◆ **WHAT TO PRODUCE**
Leaving out the pictures, return word for word the stretch of entries below from the line holding "thumb cmc: (182, 95)" through the line holding "ring pip: (212, 269)".

Keypoint coordinate data:

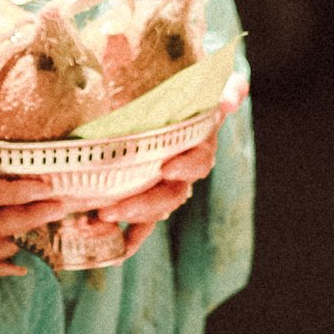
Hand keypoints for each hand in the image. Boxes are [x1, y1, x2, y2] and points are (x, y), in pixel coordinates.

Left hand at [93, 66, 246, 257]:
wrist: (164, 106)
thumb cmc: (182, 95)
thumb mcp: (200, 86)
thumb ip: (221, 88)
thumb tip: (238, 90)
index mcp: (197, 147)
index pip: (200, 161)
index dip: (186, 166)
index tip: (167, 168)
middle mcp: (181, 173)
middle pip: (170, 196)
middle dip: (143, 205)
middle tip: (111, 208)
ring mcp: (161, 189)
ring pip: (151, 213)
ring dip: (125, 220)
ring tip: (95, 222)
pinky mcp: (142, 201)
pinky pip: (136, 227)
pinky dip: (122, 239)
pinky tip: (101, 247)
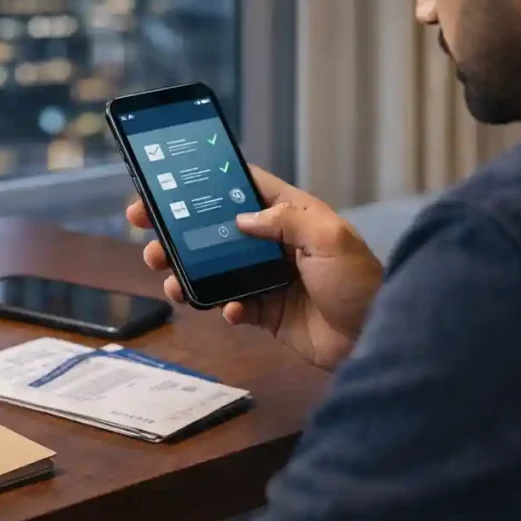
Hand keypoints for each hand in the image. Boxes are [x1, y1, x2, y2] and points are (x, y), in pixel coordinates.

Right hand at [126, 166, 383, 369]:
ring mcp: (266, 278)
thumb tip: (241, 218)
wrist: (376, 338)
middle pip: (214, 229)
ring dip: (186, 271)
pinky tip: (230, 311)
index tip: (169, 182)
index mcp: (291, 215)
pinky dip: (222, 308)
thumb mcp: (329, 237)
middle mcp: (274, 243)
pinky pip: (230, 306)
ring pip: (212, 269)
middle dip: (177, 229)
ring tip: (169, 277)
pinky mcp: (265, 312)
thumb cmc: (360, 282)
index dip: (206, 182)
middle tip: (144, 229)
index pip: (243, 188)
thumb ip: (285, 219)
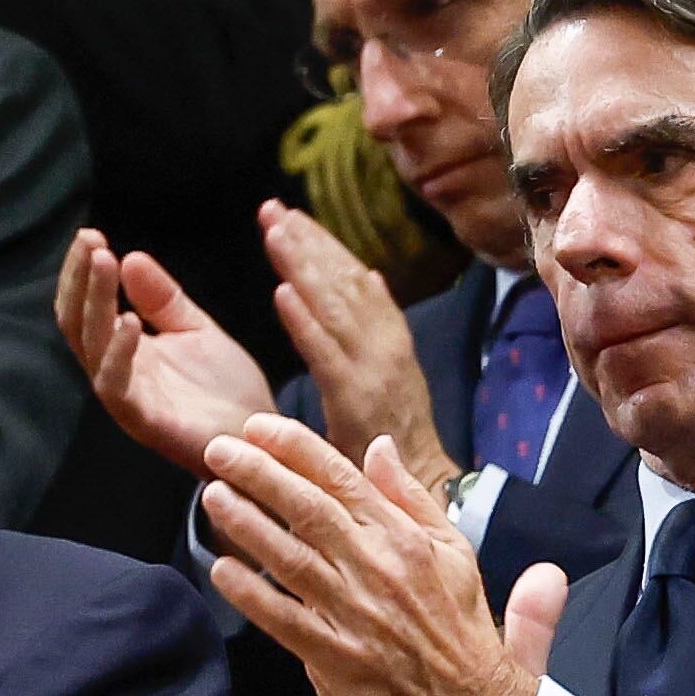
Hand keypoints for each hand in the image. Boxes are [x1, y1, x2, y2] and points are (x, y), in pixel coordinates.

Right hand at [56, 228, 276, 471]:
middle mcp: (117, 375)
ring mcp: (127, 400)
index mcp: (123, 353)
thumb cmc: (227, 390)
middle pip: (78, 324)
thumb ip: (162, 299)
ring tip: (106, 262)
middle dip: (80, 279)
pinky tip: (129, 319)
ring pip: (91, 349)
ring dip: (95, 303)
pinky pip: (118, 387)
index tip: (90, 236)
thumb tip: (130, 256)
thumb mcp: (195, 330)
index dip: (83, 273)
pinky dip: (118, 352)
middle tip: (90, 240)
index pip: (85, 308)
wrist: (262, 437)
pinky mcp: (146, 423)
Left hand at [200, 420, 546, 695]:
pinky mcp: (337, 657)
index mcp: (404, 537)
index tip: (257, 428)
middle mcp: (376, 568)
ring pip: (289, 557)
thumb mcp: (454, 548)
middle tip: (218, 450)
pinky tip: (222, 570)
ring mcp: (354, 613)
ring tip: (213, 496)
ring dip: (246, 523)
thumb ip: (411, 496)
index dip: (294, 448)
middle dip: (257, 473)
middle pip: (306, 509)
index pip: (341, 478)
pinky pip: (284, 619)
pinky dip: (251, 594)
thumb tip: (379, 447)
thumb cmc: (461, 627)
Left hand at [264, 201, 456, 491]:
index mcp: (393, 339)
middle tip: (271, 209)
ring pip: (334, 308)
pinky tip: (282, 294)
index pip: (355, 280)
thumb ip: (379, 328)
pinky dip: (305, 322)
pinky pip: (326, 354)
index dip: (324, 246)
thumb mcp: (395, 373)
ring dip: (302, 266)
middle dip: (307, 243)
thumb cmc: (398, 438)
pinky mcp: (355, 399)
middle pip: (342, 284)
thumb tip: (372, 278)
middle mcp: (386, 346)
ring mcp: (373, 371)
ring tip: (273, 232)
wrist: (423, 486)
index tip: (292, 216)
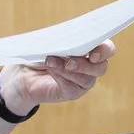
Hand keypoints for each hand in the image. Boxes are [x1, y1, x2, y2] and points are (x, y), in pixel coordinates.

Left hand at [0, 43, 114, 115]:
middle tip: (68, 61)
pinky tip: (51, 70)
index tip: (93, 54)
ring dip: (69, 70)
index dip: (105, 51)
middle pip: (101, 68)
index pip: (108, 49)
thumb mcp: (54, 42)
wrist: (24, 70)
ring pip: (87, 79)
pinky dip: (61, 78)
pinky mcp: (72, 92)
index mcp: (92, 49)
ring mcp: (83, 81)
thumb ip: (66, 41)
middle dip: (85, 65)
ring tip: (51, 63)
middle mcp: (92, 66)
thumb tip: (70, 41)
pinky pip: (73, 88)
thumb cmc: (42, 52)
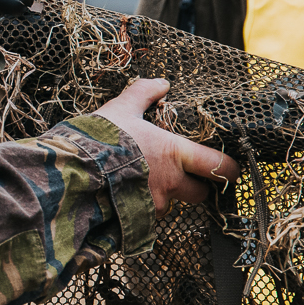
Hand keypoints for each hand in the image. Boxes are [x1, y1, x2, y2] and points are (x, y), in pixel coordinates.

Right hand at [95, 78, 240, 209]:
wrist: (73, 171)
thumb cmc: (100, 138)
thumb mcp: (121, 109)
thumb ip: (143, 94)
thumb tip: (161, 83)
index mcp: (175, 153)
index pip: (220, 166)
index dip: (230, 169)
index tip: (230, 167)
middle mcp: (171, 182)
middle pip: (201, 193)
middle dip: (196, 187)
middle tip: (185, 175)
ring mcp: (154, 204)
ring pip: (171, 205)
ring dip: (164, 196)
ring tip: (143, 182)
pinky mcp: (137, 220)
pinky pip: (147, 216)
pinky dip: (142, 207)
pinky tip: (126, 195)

...

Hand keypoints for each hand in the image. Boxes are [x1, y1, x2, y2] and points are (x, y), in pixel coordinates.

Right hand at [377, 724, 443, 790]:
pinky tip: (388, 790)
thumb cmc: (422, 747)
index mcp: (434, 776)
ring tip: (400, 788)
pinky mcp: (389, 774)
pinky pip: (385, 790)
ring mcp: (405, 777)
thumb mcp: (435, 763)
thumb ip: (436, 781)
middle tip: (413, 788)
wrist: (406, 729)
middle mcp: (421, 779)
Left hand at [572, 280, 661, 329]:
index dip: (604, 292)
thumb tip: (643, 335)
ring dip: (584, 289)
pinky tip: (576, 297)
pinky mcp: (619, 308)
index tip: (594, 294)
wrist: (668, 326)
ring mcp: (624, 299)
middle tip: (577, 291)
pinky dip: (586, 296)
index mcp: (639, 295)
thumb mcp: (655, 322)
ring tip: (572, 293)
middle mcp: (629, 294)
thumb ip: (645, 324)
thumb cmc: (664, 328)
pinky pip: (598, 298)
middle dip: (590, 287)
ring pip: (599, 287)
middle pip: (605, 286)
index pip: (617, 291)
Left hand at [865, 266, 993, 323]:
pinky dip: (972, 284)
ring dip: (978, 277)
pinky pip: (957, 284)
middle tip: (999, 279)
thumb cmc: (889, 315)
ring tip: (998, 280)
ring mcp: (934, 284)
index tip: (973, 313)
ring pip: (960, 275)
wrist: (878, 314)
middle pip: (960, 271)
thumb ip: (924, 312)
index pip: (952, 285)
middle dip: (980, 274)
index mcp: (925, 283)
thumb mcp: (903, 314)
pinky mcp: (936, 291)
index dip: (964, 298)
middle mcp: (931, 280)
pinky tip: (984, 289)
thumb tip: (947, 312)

◆ **WRITTEN RESPONSE**
thumb cmc: (182, 95)
thumb mcp: (200, 86)
thumb ip: (221, 88)
thumb tip: (238, 90)
index mcp: (197, 147)
index pip: (200, 161)
index dip: (186, 166)
index tip: (167, 168)
middle mcp: (181, 173)
middle pip: (170, 196)
middle dip: (143, 205)
middle tip: (111, 208)
ring mcp: (161, 189)
ring pip: (151, 213)
ring dip: (125, 220)
ring tip: (95, 222)
pinky mcp: (142, 201)
pinky pip: (136, 227)
pinky dip: (122, 239)
pinky tip: (101, 247)
Hand keypoints for each hand in the image. Boxes are [x1, y1, x2, y2] and points are (x, y), in pixel coordinates.

Right hand at [126, 166, 383, 369]:
ring mcp: (266, 278)
thumb tip: (241, 218)
wrist: (376, 338)
middle pip: (214, 229)
ring dip: (186, 271)
pinky tip: (230, 311)
index tip: (169, 182)
index mcp: (291, 215)
pinky dip: (222, 308)
thumb mcp: (329, 237)
middle mcp: (274, 243)
pinky pip: (230, 306)
ring pip: (212, 269)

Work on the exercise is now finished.